WHAT THE TASK ASKS:
Every line below between the one holding "Noncompete agreements have" and the one holding "6. Dyer’s Case", inclusive, should be copied exactly, and no other line.

(DATASET RECORDS Opens)

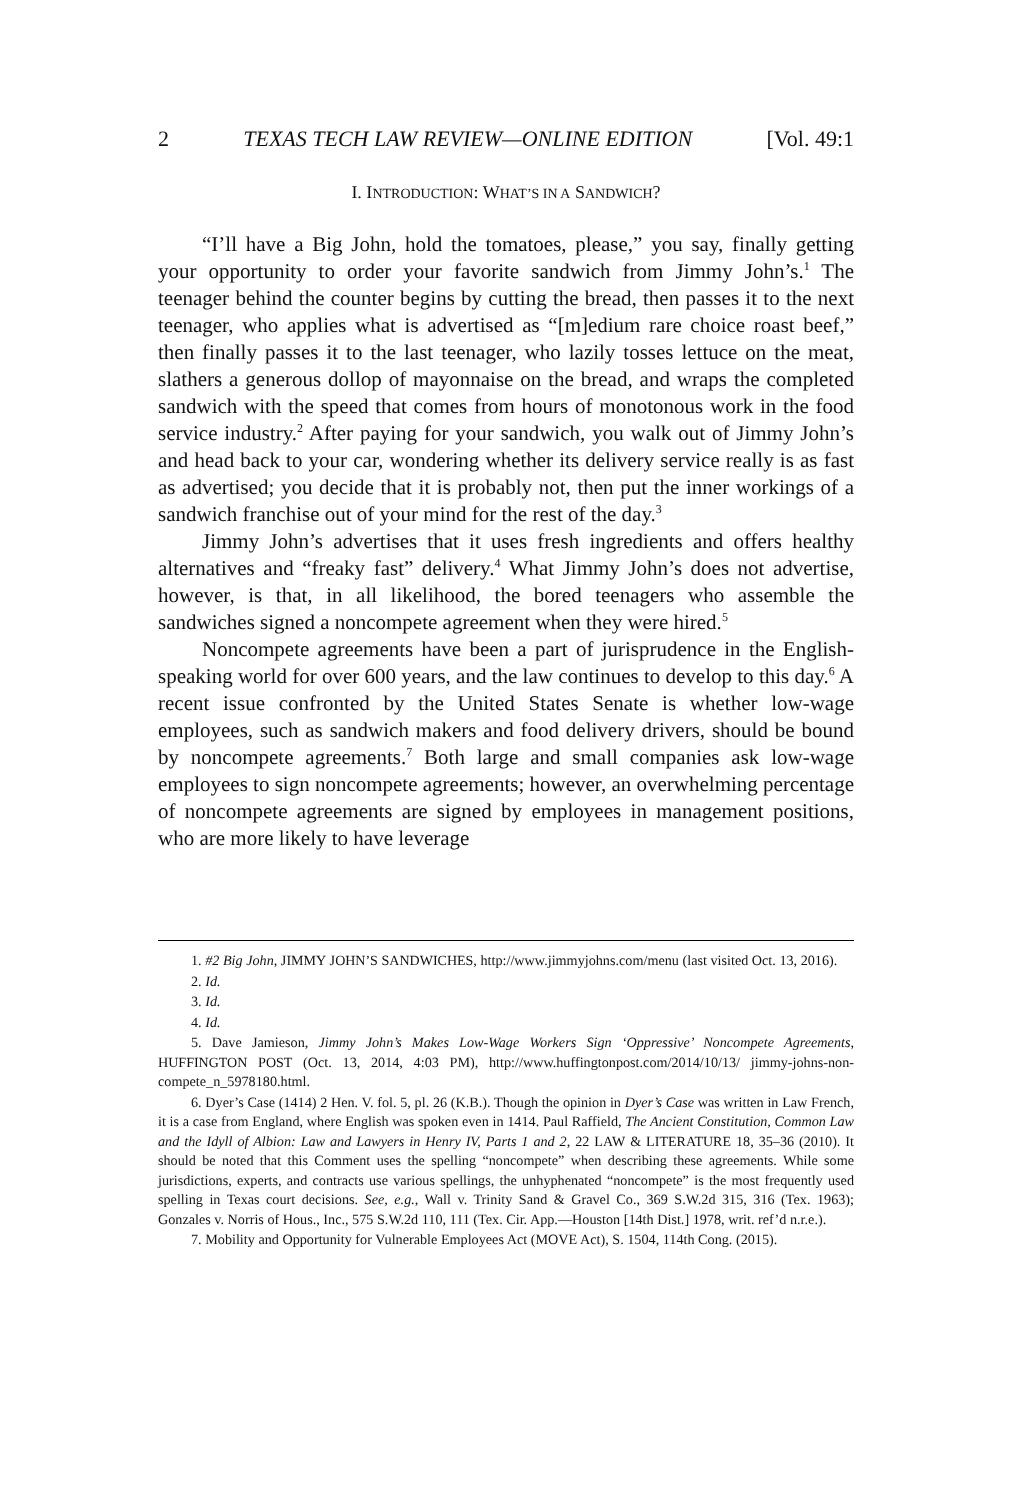2 TEXAS TECH LAW REVIEW—ONLINE EDITION [Vol. 49:1
I. INTRODUCTION: WHAT’S IN A SANDWICH?
“I’ll have a Big John, hold the tomatoes, please,” you say, finally getting your opportunity to order your favorite sandwich from Jimmy John’s.<sup>1</sup> The teenager behind the counter begins by cutting the bread, then passes it to the next teenager, who applies what is advertised as “[m]edium rare choice roast beef,” then finally passes it to the last teenager, who lazily tosses lettuce on the meat, slathers a generous dollop of mayonnaise on the bread, and wraps the completed sandwich with the speed that comes from hours of monotonous work in the food service industry.<sup>2</sup> After paying for your sandwich, you walk out of Jimmy John’s and head back to your car, wondering whether its delivery service really is as fast as advertised; you decide that it is probably not, then put the inner workings of a sandwich franchise out of your mind for the rest of the day.<sup>3</sup>
Jimmy John’s advertises that it uses fresh ingredients and offers healthy alternatives and “freaky fast” delivery.<sup>4</sup> What Jimmy John’s does not advertise, however, is that, in all likelihood, the bored teenagers who assemble the sandwiches signed a noncompete agreement when they were hired.<sup>5</sup>
Noncompete agreements have been a part of jurisprudence in the English-speaking world for over 600 years, and the law continues to develop to this day.<sup>6</sup> A recent issue confronted by the United States Senate is whether low-wage employees, such as sandwich makers and food delivery drivers, should be bound by noncompete agreements.<sup>7</sup> Both large and small companies ask low-wage employees to sign noncompete agreements; however, an overwhelming percentage of noncompete agreements are signed by employees in management positions, who are more likely to have leverage
1. #2 Big John, JIMMY JOHN’S SANDWICHES, http://www.jimmyjohns.com/menu (last visited Oct. 13, 2016).
2. Id.
3. Id.
4. Id.
5. Dave Jamieson, Jimmy John’s Makes Low-Wage Workers Sign ‘Oppressive’ Noncompete Agreements, HUFFINGTON POST (Oct. 13, 2014, 4:03 PM), http://www.huffingtonpost.com/2014/10/13/ jimmy-johns-non-compete_n_5978180.html.
6. Dyer’s Case (1414) 2 Hen. V. fol. 5, pl. 26 (K.B.). Though the opinion in Dyer’s Case was written in Law French, it is a case from England, where English was spoken even in 1414. Paul Raffield, The Ancient Constitution, Common Law and the Idyll of Albion: Law and Lawyers in Henry IV, Parts 1 and 2, 22 LAW & LITERATURE 18, 35–36 (2010). It should be noted that this Comment uses the spelling “noncompete” when describing these agreements. While some jurisdictions, experts, and contracts use various spellings, the unhyphenated “noncompete” is the most frequently used spelling in Texas court decisions. See, e.g., Wall v. Trinity Sand & Gravel Co., 369 S.W.2d 315, 316 (Tex. 1963); Gonzales v. Norris of Hous., Inc., 575 S.W.2d 110, 111 (Tex. Cir. App.—Houston [14th Dist.] 1978, writ. ref’d n.r.e.).
7. Mobility and Opportunity for Vulnerable Employees Act (MOVE Act), S. 1504, 114th Cong. (2015).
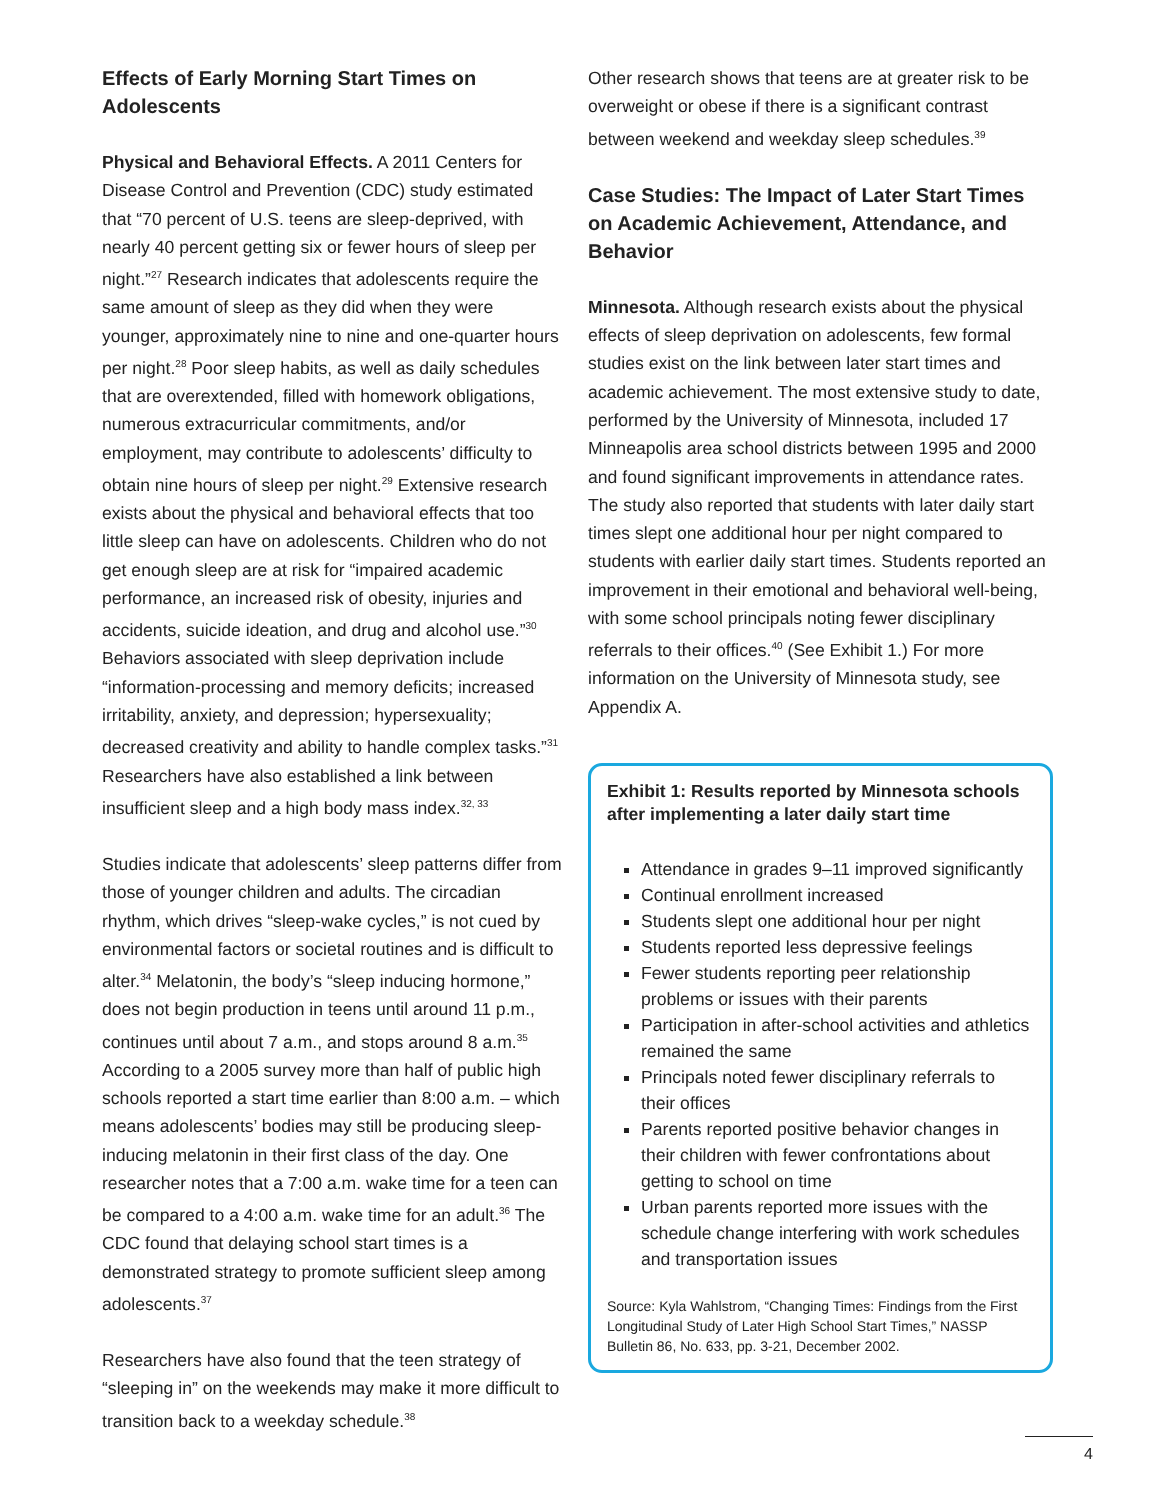Effects of Early Morning Start Times on Adolescents
Physical and Behavioral Effects. A 2011 Centers for Disease Control and Prevention (CDC) study estimated that “70 percent of U.S. teens are sleep-deprived, with nearly 40 percent getting six or fewer hours of sleep per night.”<sup>27</sup> Research indicates that adolescents require the same amount of sleep as they did when they were younger, approximately nine to nine and one-quarter hours per night.<sup>28</sup> Poor sleep habits, as well as daily schedules that are overextended, filled with homework obligations, numerous extracurricular commitments, and/or employment, may contribute to adolescents’ difficulty to obtain nine hours of sleep per night.<sup>29</sup> Extensive research exists about the physical and behavioral effects that too little sleep can have on adolescents. Children who do not get enough sleep are at risk for “impaired academic performance, an increased risk of obesity, injuries and accidents, suicide ideation, and drug and alcohol use.”<sup>30</sup> Behaviors associated with sleep deprivation include “information-processing and memory deficits; increased irritability, anxiety, and depression; hypersexuality; decreased creativity and ability to handle complex tasks.”<sup>31</sup> Researchers have also established a link between insufficient sleep and a high body mass index.<sup>32, 33</sup>
Studies indicate that adolescents’ sleep patterns differ from those of younger children and adults. The circadian rhythm, which drives “sleep-wake cycles,” is not cued by environmental factors or societal routines and is difficult to alter.<sup>34</sup> Melatonin, the body’s “sleep inducing hormone,” does not begin production in teens until around 11 p.m., continues until about 7 a.m., and stops around 8 a.m.<sup>35</sup> According to a 2005 survey more than half of public high schools reported a start time earlier than 8:00 a.m. – which means adolescents’ bodies may still be producing sleep-inducing melatonin in their first class of the day. One researcher notes that a 7:00 a.m. wake time for a teen can be compared to a 4:00 a.m. wake time for an adult.<sup>36</sup> The CDC found that delaying school start times is a demonstrated strategy to promote sufficient sleep among adolescents.<sup>37</sup>
Researchers have also found that the teen strategy of “sleeping in” on the weekends may make it more difficult to transition back to a weekday schedule.<sup>38</sup>
Other research shows that teens are at greater risk to be overweight or obese if there is a significant contrast between weekend and weekday sleep schedules.<sup>39</sup>
Case Studies: The Impact of Later Start Times on Academic Achievement, Attendance, and Behavior
Minnesota. Although research exists about the physical effects of sleep deprivation on adolescents, few formal studies exist on the link between later start times and academic achievement. The most extensive study to date, performed by the University of Minnesota, included 17 Minneapolis area school districts between 1995 and 2000 and found significant improvements in attendance rates. The study also reported that students with later daily start times slept one additional hour per night compared to students with earlier daily start times. Students reported an improvement in their emotional and behavioral well-being, with some school principals noting fewer disciplinary referrals to their offices.<sup>40</sup> (See Exhibit 1.) For more information on the University of Minnesota study, see Appendix A.
Exhibit 1: Results reported by Minnesota schools after implementing a later daily start time
Attendance in grades 9–11 improved significantly
Continual enrollment increased
Students slept one additional hour per night
Students reported less depressive feelings
Fewer students reporting peer relationship problems or issues with their parents
Participation in after-school activities and athletics remained the same
Principals noted fewer disciplinary referrals to their offices
Parents reported positive behavior changes in their children with fewer confrontations about getting to school on time
Urban parents reported more issues with the schedule change interfering with work schedules and transportation issues
Source: Kyla Wahlstrom, “Changing Times: Findings from the First Longitudinal Study of Later High School Start Times,” NASSP Bulletin 86, No. 633, pp. 3-21, December 2002.
4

(DATASET RECORDS Closes)

RESPONSE TO THE TASK:
Noncompete agreements have been a part of jurisprudence in the English-speaking world for over 600 years, and the law continues to develop to this day.<sup>6</sup> A recent issue confronted by the United States Senate is whether low-wage employees, such as sandwich makers and food delivery drivers, should be bound by noncompete agreements.<sup>7</sup> Both large and small companies ask low-wage employees to sign noncompete agreements; however, an overwhelming percentage of noncompete agreements are signed by employees in management positions, who are more likely to have leverage
1. #2 Big John, JIMMY JOHN’S SANDWICHES, http://www.jimmyjohns.com/menu (last visited Oct. 13, 2016).
2. Id.
3. Id.
4. Id.
5. Dave Jamieson, Jimmy John’s Makes Low-Wage Workers Sign ‘Oppressive’ Noncompete Agreements, HUFFINGTON POST (Oct. 13, 2014, 4:03 PM), http://www.huffingtonpost.com/2014/10/13/ jimmy-johns-non-compete_n_5978180.html.
6. Dyer’s Case (1414) 2 Hen. V. fol. 5, pl. 26 (K.B.). Though the opinion in Dyer’s Case was written in Law French, it is a case from England, where English was spoken even in 1414. Paul Raffield, The Ancient Constitution, Common Law and the Idyll of Albion: Law and Lawyers in Henry IV, Parts 1 and 2, 22 LAW & LITERATURE 18, 35–36 (2010). It should be noted that this Comment uses the spelling “noncompete” when describing these agreements. While some jurisdictions, experts, and contracts use various spellings, the unhyphenated “noncompete” is the most frequently used spelling in Texas court decisions. See, e.g., Wall v. Trinity Sand & Gravel Co., 369 S.W.2d 315, 316 (Tex. 1963); Gonzales v. Norris of Hous., Inc., 575 S.W.2d 110, 111 (Tex. Cir. App.—Houston [14th Dist.] 1978, writ. ref’d n.r.e.).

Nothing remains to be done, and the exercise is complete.